По моему разумению, самое печальное то, что перед свадьбой жених позволял невесте подшучивать над ним в присутствии остальных, что входило в саму игру сватовства, а после свадьбы чаще всего ей приходилось забыть о шуточном поведении.
Девушки довольно скоро взрослели в первые дни замужества. Хотя им и так прививалось уважение и почтение перед мужчинами, но тут уж каждый отдельный муж вступал во все права над женой. Никто был не вправе осудить его, как и ее родня, если ему доводилось поучать или даже колотить ее. Жена могла пожаловаться на дурное обхождение, но если выяснялось, что она ленилась, была не слишком расторопной хозяйкой, отказывалась без весомой причины выполнять супружеский долг, то ее не жалели.
Мне не давали покоя мысли о собственном замужестве. Каждый раз я с ужасом проходила мимо огромного, словно медведь, Владара, и, если отец сопровождал меня, то переглядывался с ним, а потом искоса бросал изучающий взгляд на нас обоих. Будто сомневался, смогу ли стать хорошей женой Владару и как скоро муж «выбьет из меня дурь».
Сам Владар был не говорлив. Достаточно того, как он смотрел своими пронзительно-голубыми глазами. Ни разу я не видела широкой, открытой улыбки на его лице, не участвовал он и в молодежных гуляниях и посиделках, а все без устали работал в кузнице. Только в пору обрядовых праздников или свадеб он смывал копоть, наряжался в белую рубаху с красным поясом и молча, пристально глядел на веселящихся.
Я ловила его внимательный взгляд на себе и не понимала, о чем думал этот человек, потому что выражение его лица казалось неизменным: замкнутым и суровым. Внимание кузнеца ко мне я заметила еще несколько лет назад, с одной из весен, когда пришлось исполнить песню на празднике, восхвалявшем солнце.
Петь любила всегда и, хотя в обычное время отец не поощрял моего желания распевать на весь дом, так как в рабочее время надлежало размышлять о деле, а не о баловстве, он позволил Старейшинам послушать, как пою. После чего получила их одобрение и с тех пор иногда пела на праздниках. Многие из песен были и моего сочинения, о чем я умалчивала, так как стихосложение и всякая деятельность, требующая ума, возлагалась на мужчин. Только они, по общему мнению, могли складно излагать мысли, а женщинам требовалось знать лишь, как вести хозяйство, растить детей и ублажать мужа.
Если бы Старейшины и отец прознали, что я умела не только читать и писать, но еще и мечтаю о дальних странах и землях, меня бы наверняка ожидало жестокое наказание. Благодарение неведомым силам, моя матушка Драгана успела научить меня грамоте и привила неуемную жажду открытий, прежде чем скончалась от неизвестной хвори, когда мне исполнилось десять лет.
Как-то незадолго до своей кончины она вошла в мою комнату очень взволнованная, простоволосая, без обычного платка и со слезами на лице. Я еще подумала, что, наверное, отец снова осерчал на нее, как и бывало прежде. Никогда не понимала, отчего он мог проявлять недовольство, если матушка всегда была так добра и любезна. Она же обняла меня и взяла обещание хранить в тайне все переданные ею знания, как и заветный сундучок с книгами, который прятала под толстой половицей в самом углу, за столиком с девичьими побрякушками.

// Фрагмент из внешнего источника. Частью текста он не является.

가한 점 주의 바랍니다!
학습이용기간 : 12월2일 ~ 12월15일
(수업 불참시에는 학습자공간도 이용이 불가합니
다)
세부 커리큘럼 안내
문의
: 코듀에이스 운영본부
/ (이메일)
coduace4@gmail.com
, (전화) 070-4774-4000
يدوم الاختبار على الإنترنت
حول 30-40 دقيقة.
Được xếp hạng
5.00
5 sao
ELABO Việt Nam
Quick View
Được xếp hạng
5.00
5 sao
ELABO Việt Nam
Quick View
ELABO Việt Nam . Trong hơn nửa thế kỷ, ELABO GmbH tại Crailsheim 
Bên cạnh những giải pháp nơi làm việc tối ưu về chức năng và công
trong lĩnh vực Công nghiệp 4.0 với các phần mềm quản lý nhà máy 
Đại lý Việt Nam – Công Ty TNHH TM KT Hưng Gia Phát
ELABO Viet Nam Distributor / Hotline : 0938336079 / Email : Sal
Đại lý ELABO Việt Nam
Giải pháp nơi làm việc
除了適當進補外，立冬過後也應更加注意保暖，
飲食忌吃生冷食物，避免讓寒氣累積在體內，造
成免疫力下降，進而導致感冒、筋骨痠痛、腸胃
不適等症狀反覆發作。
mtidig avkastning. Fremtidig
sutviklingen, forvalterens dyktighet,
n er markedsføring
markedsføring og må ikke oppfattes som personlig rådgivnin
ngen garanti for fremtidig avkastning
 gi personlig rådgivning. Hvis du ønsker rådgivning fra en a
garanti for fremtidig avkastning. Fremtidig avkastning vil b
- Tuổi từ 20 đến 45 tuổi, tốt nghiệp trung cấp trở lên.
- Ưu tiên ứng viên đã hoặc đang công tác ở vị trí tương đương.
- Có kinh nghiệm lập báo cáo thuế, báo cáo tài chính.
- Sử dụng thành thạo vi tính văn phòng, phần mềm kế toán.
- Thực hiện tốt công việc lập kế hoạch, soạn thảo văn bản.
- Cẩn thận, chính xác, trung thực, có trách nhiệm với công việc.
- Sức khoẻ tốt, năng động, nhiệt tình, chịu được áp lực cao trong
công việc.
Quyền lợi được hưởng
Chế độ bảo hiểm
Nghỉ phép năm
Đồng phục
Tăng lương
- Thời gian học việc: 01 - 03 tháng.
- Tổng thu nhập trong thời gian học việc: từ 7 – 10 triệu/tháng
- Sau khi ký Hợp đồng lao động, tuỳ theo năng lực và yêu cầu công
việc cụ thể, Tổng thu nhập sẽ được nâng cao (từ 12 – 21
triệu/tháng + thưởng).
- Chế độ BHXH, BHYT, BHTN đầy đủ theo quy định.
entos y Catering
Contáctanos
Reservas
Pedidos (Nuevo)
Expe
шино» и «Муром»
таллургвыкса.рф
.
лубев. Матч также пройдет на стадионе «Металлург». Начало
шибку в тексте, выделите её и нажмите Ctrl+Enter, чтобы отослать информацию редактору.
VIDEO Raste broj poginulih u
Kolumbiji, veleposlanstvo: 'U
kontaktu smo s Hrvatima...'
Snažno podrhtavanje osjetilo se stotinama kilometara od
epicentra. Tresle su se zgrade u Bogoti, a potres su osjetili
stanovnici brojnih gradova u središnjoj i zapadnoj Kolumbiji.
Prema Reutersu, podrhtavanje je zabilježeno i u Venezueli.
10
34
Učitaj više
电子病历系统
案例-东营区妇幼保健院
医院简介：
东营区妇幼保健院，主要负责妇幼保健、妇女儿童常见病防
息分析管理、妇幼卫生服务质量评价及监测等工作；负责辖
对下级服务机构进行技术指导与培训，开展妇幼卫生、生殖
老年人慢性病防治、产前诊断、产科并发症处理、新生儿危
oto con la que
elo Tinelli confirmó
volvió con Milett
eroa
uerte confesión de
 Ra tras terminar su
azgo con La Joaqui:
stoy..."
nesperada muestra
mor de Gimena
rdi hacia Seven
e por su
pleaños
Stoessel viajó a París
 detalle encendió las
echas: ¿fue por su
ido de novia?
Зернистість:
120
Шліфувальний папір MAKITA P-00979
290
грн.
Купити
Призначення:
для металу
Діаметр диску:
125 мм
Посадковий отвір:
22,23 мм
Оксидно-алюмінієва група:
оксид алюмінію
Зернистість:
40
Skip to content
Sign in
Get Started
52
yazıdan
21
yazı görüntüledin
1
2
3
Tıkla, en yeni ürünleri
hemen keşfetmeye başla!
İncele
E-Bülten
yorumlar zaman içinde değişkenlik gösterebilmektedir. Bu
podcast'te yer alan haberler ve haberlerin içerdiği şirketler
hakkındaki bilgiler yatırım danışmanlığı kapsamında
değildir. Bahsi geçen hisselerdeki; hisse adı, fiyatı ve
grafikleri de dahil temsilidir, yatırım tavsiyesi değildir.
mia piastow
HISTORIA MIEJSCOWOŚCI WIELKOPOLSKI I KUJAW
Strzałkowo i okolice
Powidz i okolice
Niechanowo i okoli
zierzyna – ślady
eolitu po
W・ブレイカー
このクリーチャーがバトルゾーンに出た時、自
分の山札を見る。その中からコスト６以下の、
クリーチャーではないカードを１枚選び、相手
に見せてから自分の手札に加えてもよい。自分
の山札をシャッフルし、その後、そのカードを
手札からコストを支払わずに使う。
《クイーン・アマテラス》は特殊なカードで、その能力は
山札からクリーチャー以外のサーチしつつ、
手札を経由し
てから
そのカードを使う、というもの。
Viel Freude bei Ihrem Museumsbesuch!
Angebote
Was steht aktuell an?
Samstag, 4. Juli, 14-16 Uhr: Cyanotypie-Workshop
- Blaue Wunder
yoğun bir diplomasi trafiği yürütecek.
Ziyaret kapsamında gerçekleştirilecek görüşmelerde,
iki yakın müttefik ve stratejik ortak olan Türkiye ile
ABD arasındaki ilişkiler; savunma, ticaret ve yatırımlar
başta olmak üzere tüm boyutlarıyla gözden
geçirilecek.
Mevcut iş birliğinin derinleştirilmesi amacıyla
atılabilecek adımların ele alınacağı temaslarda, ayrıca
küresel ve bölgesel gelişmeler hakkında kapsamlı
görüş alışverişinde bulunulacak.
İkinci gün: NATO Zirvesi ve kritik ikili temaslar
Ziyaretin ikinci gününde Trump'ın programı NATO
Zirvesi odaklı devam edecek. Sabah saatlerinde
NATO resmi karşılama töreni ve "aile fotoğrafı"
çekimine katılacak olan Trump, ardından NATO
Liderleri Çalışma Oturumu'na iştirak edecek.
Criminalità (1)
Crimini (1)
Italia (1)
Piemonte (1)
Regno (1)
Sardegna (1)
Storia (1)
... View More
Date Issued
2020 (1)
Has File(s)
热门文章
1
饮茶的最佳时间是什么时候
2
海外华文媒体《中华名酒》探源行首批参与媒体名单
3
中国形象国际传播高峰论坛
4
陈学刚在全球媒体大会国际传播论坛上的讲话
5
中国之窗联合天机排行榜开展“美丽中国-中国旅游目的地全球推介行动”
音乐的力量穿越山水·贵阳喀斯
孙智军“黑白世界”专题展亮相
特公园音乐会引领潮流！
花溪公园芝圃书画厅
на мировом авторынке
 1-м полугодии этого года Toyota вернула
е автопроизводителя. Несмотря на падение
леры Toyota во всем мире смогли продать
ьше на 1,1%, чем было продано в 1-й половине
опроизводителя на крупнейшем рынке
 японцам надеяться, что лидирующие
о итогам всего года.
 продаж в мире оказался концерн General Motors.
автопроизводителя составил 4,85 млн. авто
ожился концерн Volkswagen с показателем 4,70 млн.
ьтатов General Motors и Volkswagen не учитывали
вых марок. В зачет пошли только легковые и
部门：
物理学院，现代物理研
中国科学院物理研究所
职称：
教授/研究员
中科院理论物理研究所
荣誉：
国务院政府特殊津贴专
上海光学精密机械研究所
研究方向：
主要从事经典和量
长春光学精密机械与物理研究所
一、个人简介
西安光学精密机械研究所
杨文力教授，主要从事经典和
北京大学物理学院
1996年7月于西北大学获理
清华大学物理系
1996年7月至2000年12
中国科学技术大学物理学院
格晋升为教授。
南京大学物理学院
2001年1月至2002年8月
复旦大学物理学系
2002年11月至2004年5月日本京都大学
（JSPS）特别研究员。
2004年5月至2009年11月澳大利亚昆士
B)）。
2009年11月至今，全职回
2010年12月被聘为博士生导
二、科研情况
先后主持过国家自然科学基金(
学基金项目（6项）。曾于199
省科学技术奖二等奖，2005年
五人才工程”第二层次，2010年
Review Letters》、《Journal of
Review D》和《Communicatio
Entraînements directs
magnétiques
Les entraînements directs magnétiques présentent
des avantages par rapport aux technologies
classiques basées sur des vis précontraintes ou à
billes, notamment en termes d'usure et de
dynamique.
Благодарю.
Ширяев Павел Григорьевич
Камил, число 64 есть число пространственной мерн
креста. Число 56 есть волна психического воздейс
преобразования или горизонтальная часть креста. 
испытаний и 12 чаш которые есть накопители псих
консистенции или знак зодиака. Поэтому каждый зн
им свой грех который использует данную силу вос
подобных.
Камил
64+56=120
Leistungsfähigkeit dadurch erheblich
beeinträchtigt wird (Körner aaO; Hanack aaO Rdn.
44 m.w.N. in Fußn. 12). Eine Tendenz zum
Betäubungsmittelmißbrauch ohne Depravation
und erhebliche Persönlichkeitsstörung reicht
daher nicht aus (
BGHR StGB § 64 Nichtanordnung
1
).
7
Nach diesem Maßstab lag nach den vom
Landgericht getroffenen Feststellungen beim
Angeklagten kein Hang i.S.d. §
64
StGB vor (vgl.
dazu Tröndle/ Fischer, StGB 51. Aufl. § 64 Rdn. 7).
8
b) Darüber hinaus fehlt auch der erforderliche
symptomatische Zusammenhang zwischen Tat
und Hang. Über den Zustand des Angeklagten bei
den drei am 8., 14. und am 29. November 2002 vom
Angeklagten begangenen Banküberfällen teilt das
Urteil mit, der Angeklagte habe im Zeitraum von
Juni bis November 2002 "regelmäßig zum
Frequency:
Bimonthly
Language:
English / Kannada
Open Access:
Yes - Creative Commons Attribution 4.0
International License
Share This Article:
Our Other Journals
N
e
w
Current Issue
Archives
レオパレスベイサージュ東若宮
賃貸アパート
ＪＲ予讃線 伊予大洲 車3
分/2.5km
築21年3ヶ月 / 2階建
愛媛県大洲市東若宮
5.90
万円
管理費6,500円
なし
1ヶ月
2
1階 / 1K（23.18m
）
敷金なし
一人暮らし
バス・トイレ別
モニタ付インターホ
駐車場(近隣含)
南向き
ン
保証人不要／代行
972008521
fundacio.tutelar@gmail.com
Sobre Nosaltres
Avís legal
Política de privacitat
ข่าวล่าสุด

Ими я всегда мало интересовалась. Куда больше мое воображение захватывали картинки с невиданными доселе городами, морями и людьми, одетыми иначе, чем у нас. Подозревала, что мы неспроста жили в такой глуши и не покидали пределов деревни, за некоторым исключением.
Казалось странным, что мы поклонялись Древним Богам и подчинялись старикам, собиравшихся в самом центре деревни – в Красном Тереме. Книги говорили мне совершенно нечто необыкновенное и необъяснимое. Например, будто Земля круглая, а не плоская, хотя Старейшины утверждали именно последнее.